Sederet Masalah yang Ganjal Perkembangan Industri Baja RI

JAKARTA - Pemerintah menyinggung sederet persoalan yang mengganggu perkembangan industri baja di Indonesia. Pertama, masalah harga gas industri yang masih tinggi
Dirjen Industri Logam, Mesin, Alat Transportasi, dan Elektronika Kementerian Perindustrian (Kemenperin) Harjanto menyatakan harga gas di Indonesia kalah murah dibanding negara lain. Besarnya beban energi ini membuat industri baja tercekik.
"Kami melihat bahwa salah satu yang membuat industri baja nggak kompetitif karena harga energi nggak kompetitif. Di luar negeri gas murah, di Indonesia US$ 9-12 per mmbtu. Di luar negeri bahkan ada yang cuma US$ 1 atau US$ 3 per mmbtu," ucap Harjanto dalam rapat dengan Komisi VI DPR di Jakarta, Senin (16/12/2019).
Kedua adalah terkait dengan limbah. Harjanto menjelaskan semua sisa-sisa produksi baja akan masuk ke dalam kategori limbah B3. Masalahnya, untuk memindahkan limbah tersebut dibutuhkan usaha yang besar termasuk biaya tambahan.

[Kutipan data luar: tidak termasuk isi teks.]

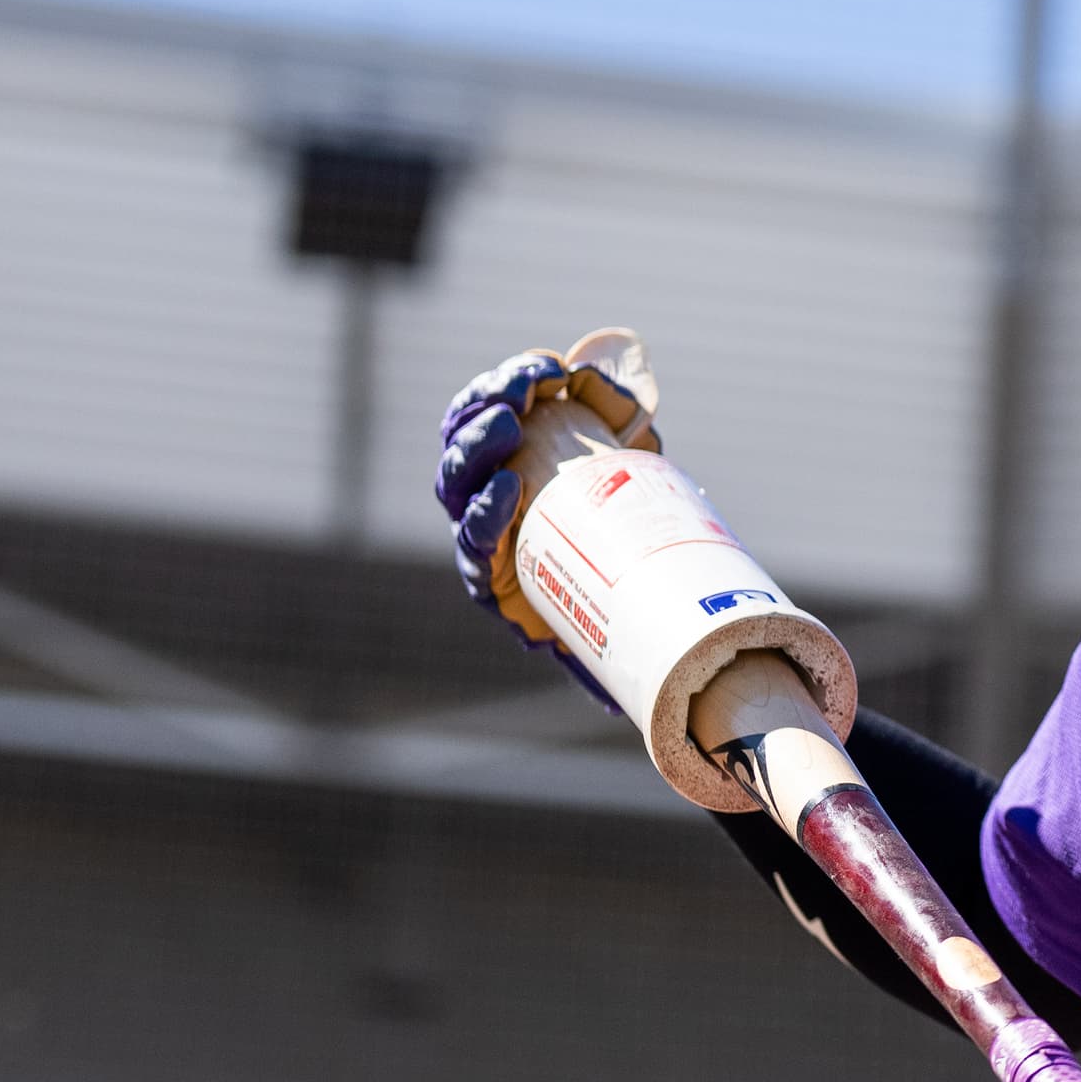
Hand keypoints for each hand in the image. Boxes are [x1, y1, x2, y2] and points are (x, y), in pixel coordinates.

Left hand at [432, 347, 649, 697]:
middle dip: (480, 445)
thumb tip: (622, 710)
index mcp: (491, 571)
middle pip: (458, 476)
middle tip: (513, 423)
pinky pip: (492, 398)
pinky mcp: (499, 430)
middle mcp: (476, 520)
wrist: (604, 548)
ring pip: (468, 429)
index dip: (483, 514)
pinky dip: (517, 381)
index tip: (511, 492)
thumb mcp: (596, 635)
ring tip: (532, 381)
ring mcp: (481, 471)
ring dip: (494, 400)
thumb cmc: (595, 600)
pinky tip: (549, 370)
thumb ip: (602, 666)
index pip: (473, 539)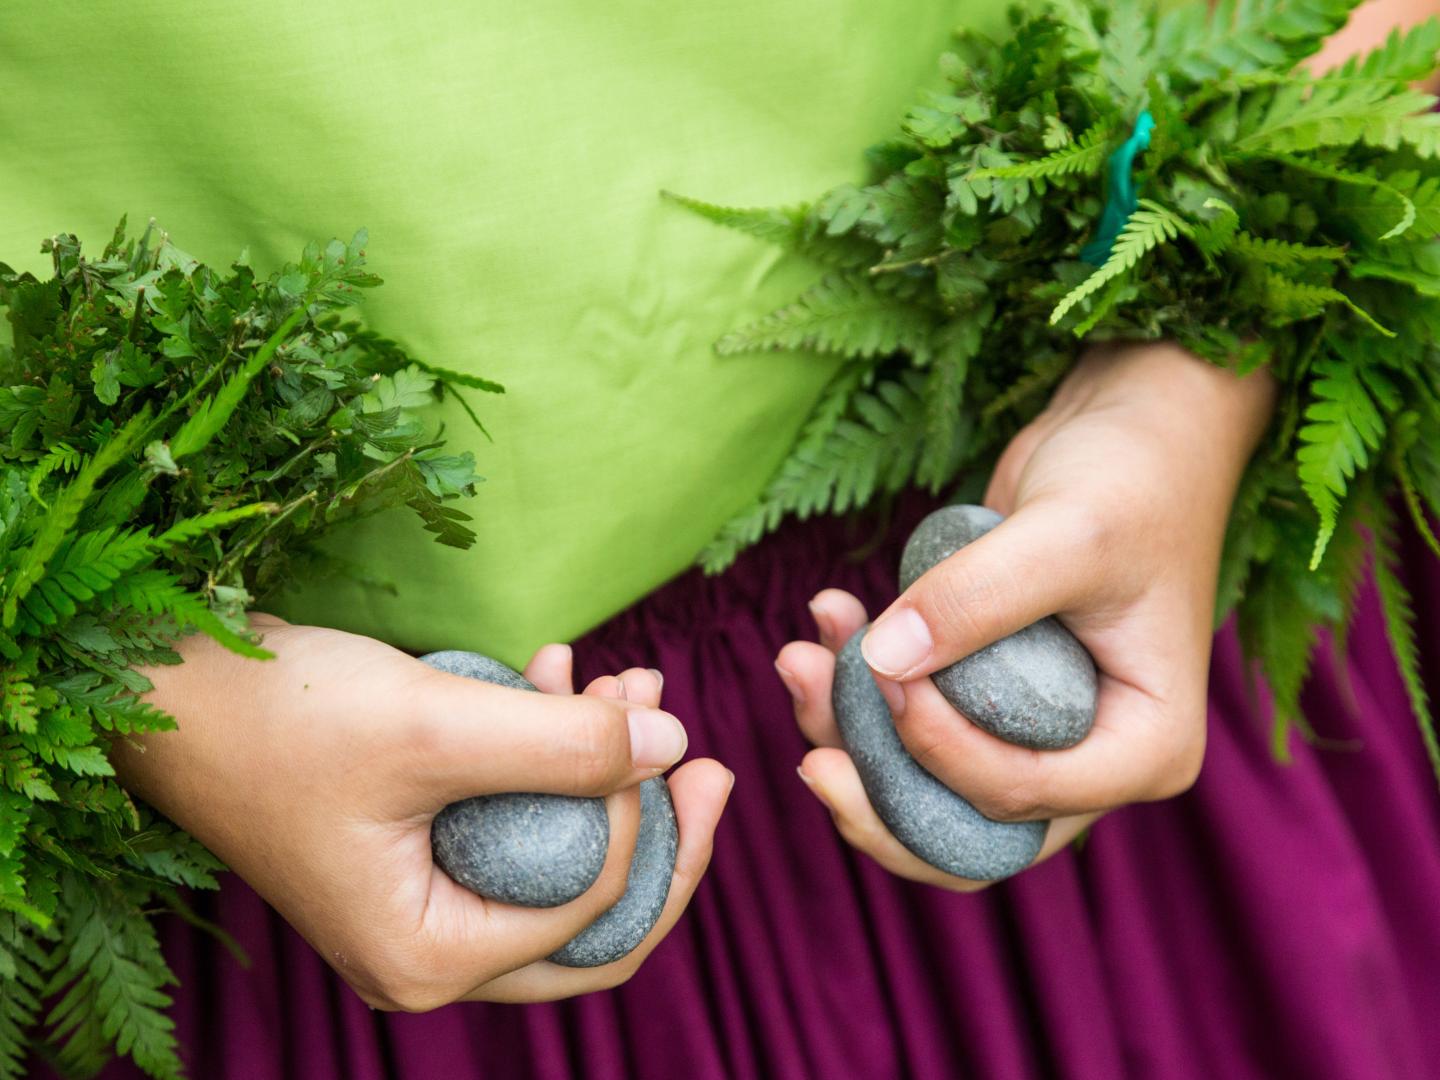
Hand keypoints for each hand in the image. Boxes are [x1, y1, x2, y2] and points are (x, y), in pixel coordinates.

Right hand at [114, 617, 732, 1007]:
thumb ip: (564, 744)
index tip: (647, 725)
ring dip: (602, 774)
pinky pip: (516, 821)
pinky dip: (546, 757)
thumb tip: (673, 745)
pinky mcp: (419, 854)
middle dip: (656, 832)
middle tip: (707, 761)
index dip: (643, 825)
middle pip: (594, 921)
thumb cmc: (282, 717)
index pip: (589, 914)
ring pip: (558, 861)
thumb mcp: (435, 726)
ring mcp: (424, 906)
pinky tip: (560, 674)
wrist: (175, 690)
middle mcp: (429, 955)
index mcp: (429, 959)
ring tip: (629, 681)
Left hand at [776, 342, 1274, 888]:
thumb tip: (880, 664)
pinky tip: (828, 617)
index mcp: (1145, 748)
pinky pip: (913, 726)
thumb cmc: (1131, 476)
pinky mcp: (990, 696)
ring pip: (924, 790)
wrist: (1133, 425)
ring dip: (851, 738)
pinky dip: (861, 689)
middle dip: (876, 799)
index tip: (882, 674)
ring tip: (798, 657)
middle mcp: (1093, 760)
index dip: (938, 753)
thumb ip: (977, 601)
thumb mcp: (1066, 534)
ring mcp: (1038, 733)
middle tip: (808, 756)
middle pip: (966, 835)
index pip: (1022, 797)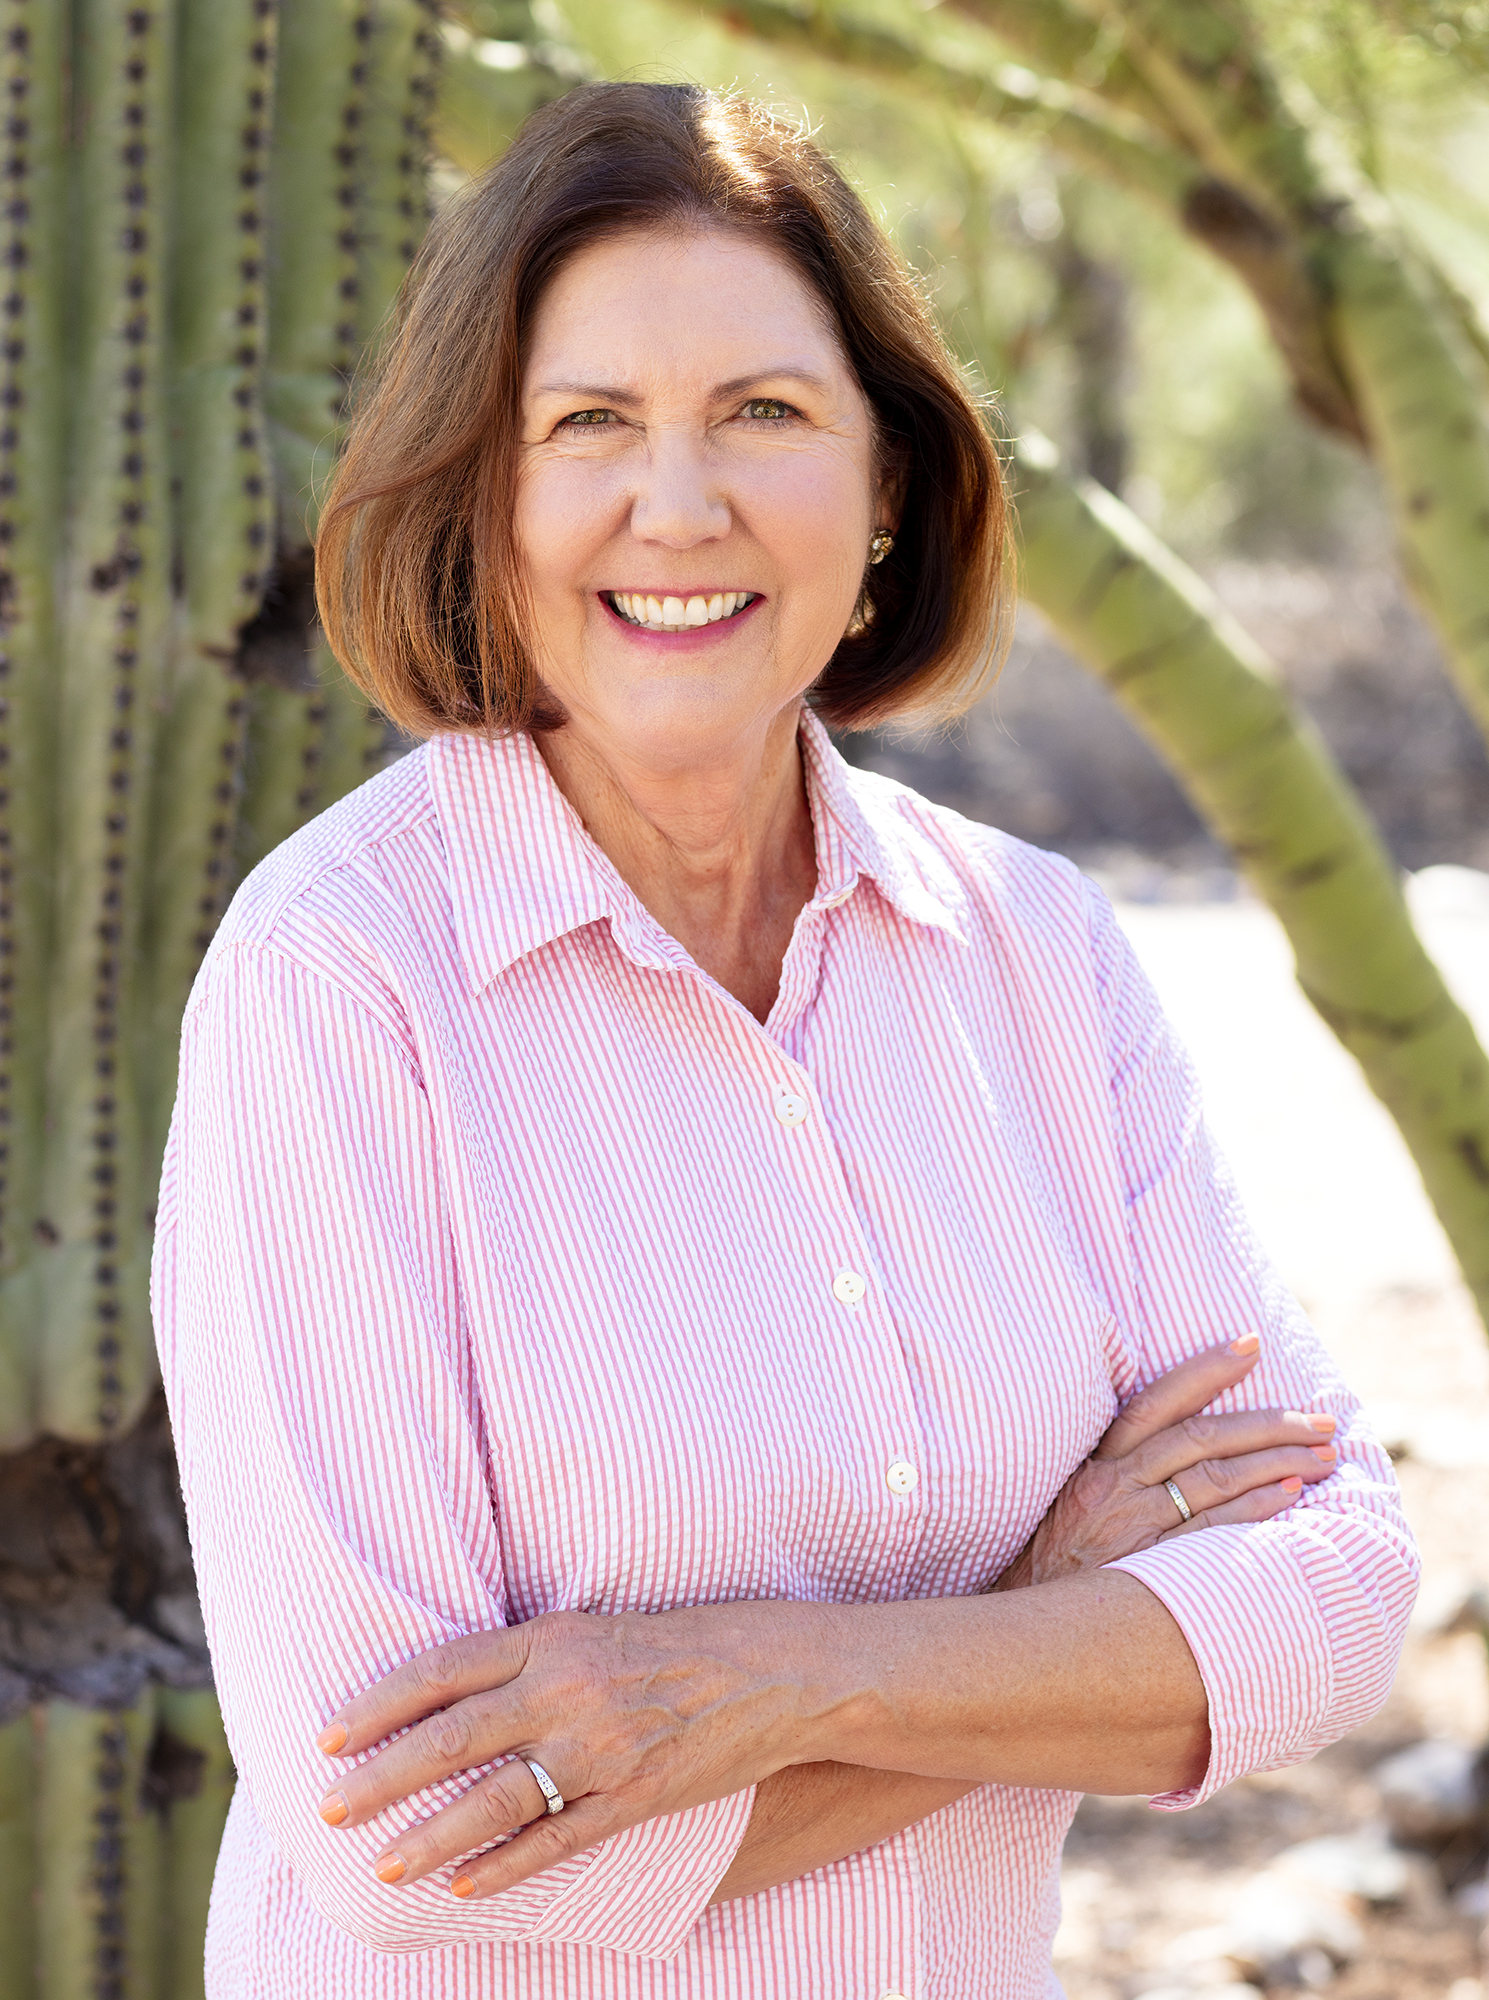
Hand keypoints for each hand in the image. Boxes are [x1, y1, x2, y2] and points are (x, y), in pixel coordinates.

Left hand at [312, 1600, 843, 1900]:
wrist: (773, 1669)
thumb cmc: (679, 1643)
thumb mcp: (596, 1627)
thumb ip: (531, 1656)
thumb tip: (453, 1690)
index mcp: (551, 1636)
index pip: (442, 1669)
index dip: (379, 1703)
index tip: (328, 1735)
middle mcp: (567, 1687)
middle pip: (452, 1735)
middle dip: (380, 1776)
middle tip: (326, 1810)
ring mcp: (602, 1745)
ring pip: (496, 1798)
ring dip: (431, 1836)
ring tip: (382, 1867)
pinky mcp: (638, 1793)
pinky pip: (559, 1839)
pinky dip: (507, 1865)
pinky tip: (465, 1887)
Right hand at [990, 1333, 1337, 1590]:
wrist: (1018, 1632)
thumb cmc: (1051, 1570)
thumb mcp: (1072, 1510)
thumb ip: (1119, 1479)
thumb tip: (1183, 1452)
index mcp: (1096, 1465)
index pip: (1157, 1402)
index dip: (1204, 1370)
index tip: (1250, 1344)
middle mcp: (1114, 1488)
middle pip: (1201, 1438)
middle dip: (1268, 1423)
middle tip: (1321, 1421)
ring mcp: (1132, 1528)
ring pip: (1215, 1479)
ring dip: (1277, 1462)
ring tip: (1323, 1456)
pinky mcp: (1148, 1569)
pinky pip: (1213, 1531)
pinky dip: (1256, 1510)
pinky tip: (1292, 1496)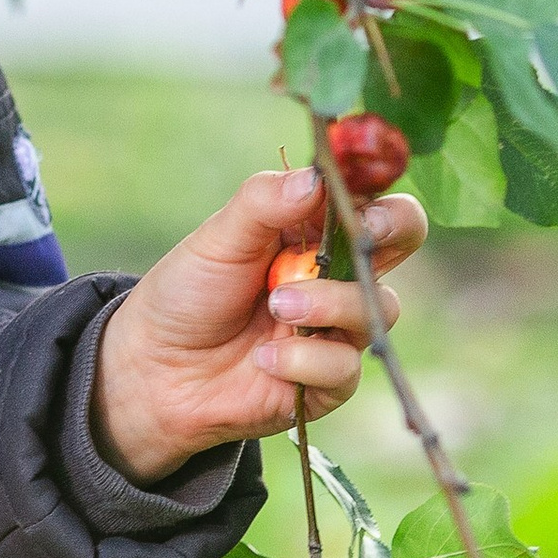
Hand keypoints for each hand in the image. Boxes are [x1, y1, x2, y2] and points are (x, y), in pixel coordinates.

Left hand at [89, 165, 427, 485]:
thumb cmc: (190, 290)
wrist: (158, 368)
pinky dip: (304, 360)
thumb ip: (264, 203)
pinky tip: (264, 358)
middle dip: (391, 229)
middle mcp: (335, 273)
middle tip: (362, 233)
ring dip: (327, 303)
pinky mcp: (328, 380)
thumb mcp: (218, 238)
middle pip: (399, 239)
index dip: (375, 184)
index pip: (365, 194)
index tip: (362, 187)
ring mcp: (337, 326)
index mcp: (311, 227)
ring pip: (377, 306)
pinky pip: (345, 366)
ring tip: (277, 305)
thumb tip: (317, 177)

"Jadi orang proses baja hasilkan slag, nah di Indonesia ini masuk limbah B3. Ini jadi cost untuk menumpuk slag-nya. Kadangkala ini jadi problem saat mau ditransportasikan juga, karena mobilnya khusus, belum bayarnya," ucap Harjanto.
Ketiga, pabrikan baja lokal kurang inovasi. Kebanyakan mesin-mesin yang digunakan pabrikan lokal tidak berkembang.
"Selain itu kita tahu bersama kualitas produk dikaitkan mesin di dalam negeri tidak berkembang. Industri harus bebenah diri munculkan inovasi, selama ini mereka cuma manufacturing aja nggak ada kemajuan," ucap Harjanto.